Pewarta : Iwan Brata

Koran SINAR PAGI, Kab.Muara Enim,- Pemerintah setiap tahun melakukan evaluasi petunjuk teknis dan petunjuk penggunaan dana BOS, hal ini disampaikan oleh menteri Keuangan Republik Indinesia, Sri Mulyani.

“Perbedaan Juklak dan Juknis tahun 2020 yaitu by name ,by Address,dan by school account, skema penyaluran sebelumnya sangat berbeda, dulu pemindahan Bukuan dari kas negara ke kas daerah itu tidak maksimal,” katanya.

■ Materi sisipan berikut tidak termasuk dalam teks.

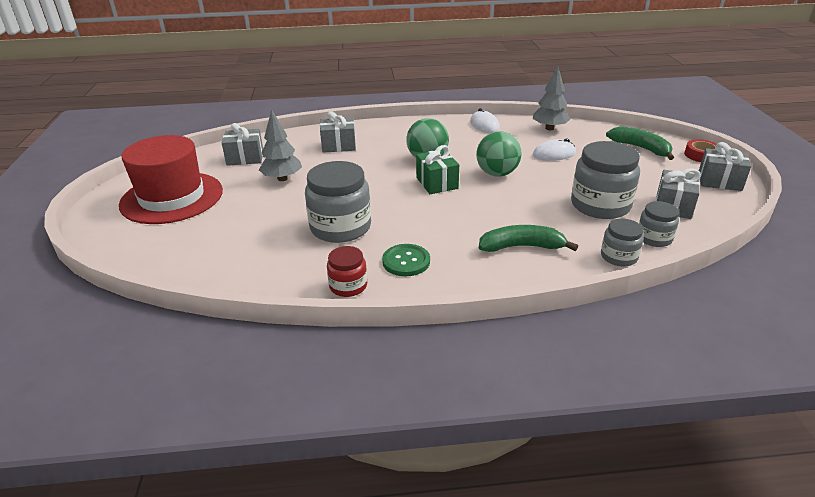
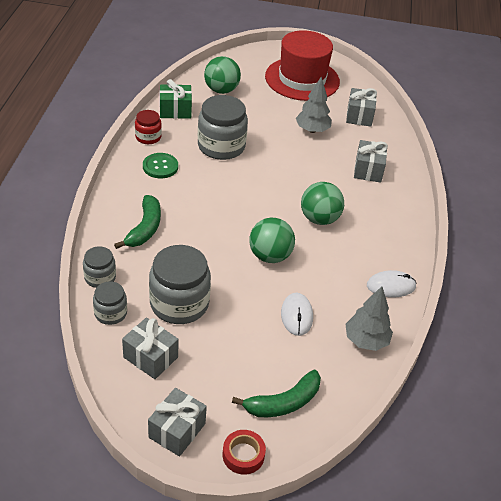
camera: 100 degrees right, 10 degrees up
green gift [416,145,459,194] -> green gift moved to [160,79,192,119]
none -> green ball [204,56,241,94]

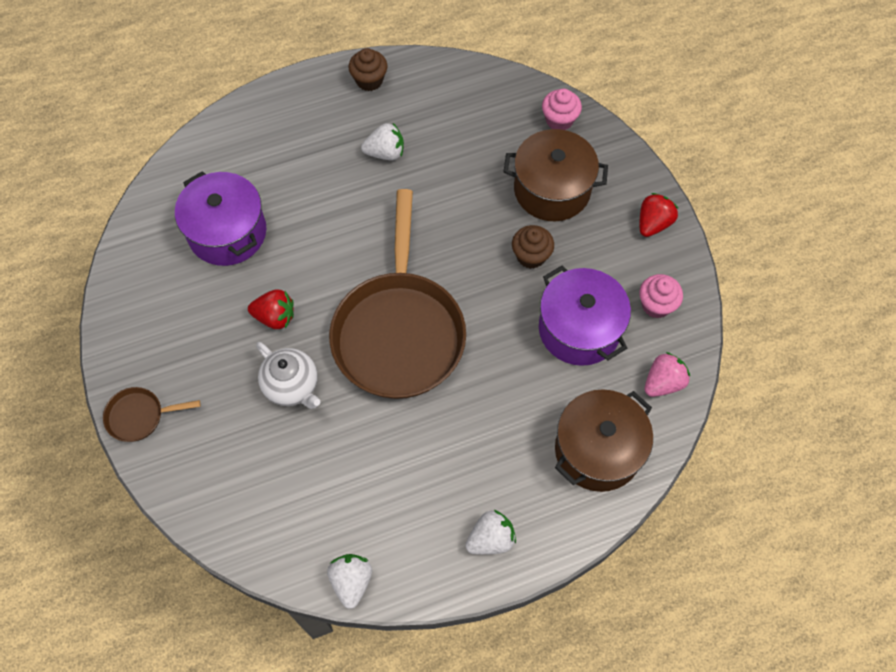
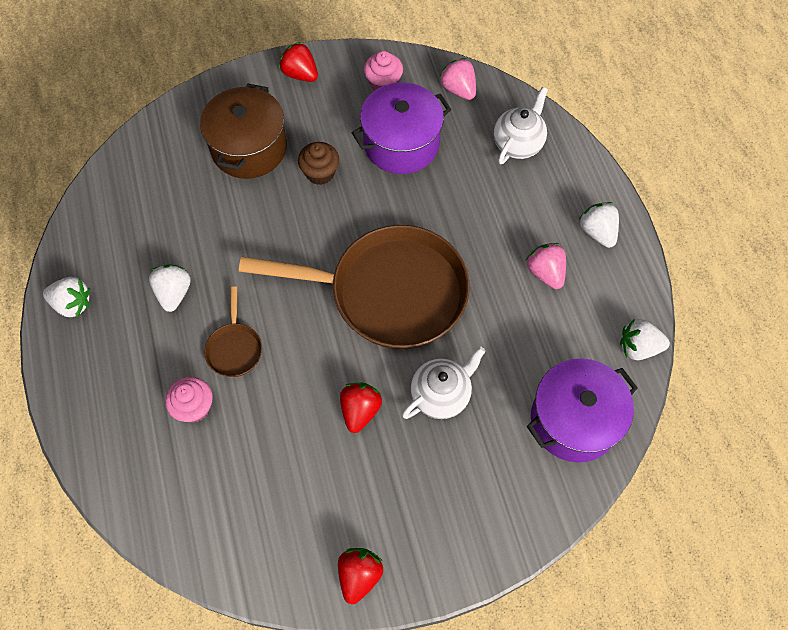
camera: 85 degrees left, 0 degrees up
brown pan [103,387,201,442] -> brown pan moved to [204,286,262,377]
purple pot [175,171,266,266] -> purple pot moved to [527,358,638,463]
brown cupcake [349,48,387,91] -> white strawberry [43,277,90,317]
pink cupcake [542,89,582,130] -> pink cupcake moved to [165,377,213,423]
brown pot [555,389,653,492] -> white teapot [494,87,548,164]
none -> red strawberry [338,548,383,604]
none -> pink strawberry [526,243,566,289]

Pada tahun 2020 ini pemerintah mengalokasikan anggaran pendidikan sebesar Rp.505,8 triliun pada APBN 2020.

Alokasi itu setara 20 persen dari total belanja negara mencapai Rp.2.528,8 triliun pada tahun ini.

Dari anggaran pendidikan, pemerintah mengalokasikan Rp.54,31 triliun untuk dana BOS. Alokasi tersebut meningkat sekitar 8,96 persen dari tahun sebelumnya sebesar Rp.49,84 triliun.

Dan juga ada kenaikan yang signifikan perjenjang pendidikan,untuk SMA yang semula 1,4 juta menjadi 1,6 juta,SMK menjadi 1,8 juta,SMP menjadi 1,2 juta,SD menjadi 1 juta serta SLB menjadi 2 juta,ini akan sangat membantu untuk keberlangsungan pendidikan kita,imbuhnya.

Berikut ciri-ciri dana BOS disalah gunakan

Kepala Sekolah diminta menyetor sejumlah uang tertentu kepada pengelola dana BOS di Dinas pendidikan dengan dalih mempercepat proses pencairan dana BOS.

Kepala Sekolah menyetor sejumlah uang tertentu kepada oknum pejabat Dinas pendidikan dengan dalih untuk uang administrasi.

Para Kepala Sekolah menghimpun dana BOS untuk menyuap pegawai BPKP.

Pengelolaan dana BOS tidak sesuai dengan petunjuk teknis (Juknis),Sekolah memandulkan peran Komite Sekolah dan Dewan Pendidikan dengan tujuan mempermudah ‘mengolah dana BOS sendiri.

Sekolah sengaja tidak membentuk Komite Sekolah,Dana BOS hanya dikelola oleh Kepala Sekolah dan Bendahara. Bendahara sering dirangkap oleh Kepala Sekolah.

Pihak sekolah menarik sumbangan kepada para orang tua siswa dengan dalih dana operasional sekolah untuk meningkatkan mutu pendidikan kurang, Dana BOS sengaja dikelola secara tidak transparan.

Indikasinya hampir tidak ada sekolah yang memasang papan informasi tentang dana BOS.

Dana BOS juga rata-rata hanya diketahui kepala sekolah. Pengelolaannya tanpa melibatkan guru.

Karena tidak transparan, peluang penyelewengan dana BOS menjadi sangat terbuka.

Hampir semua kasus penyelewengan dana BOS disebabkan oleh pengelolaan BOS yang tidak transparan,Pihak sekolah (Kepala Sekolah) hampir selalu berdalih bahwa dana BOS kurang.

Kurangnya dana BOS itulah yang dijadikan dalih bagi pihak sekolah untuk menarik dana sumbangan dari para orang tua siswa, Penyusunan RAPBS yang bermasalah (sering dimarkup/markup jumlah siswa).

Kepala Sekolah melakukan mark-up jumlah siswa penerima dana BOS, Kepala Sekolah membuat laporan palsu.

Honor para guru yang dibayar dengan dana BOS diambil Kepala Sekolah dengan tanda tangan palsu.

Pembelian sarana/prasarana sekolah dengan kwitansi palsu/pengadaan alat fiktif.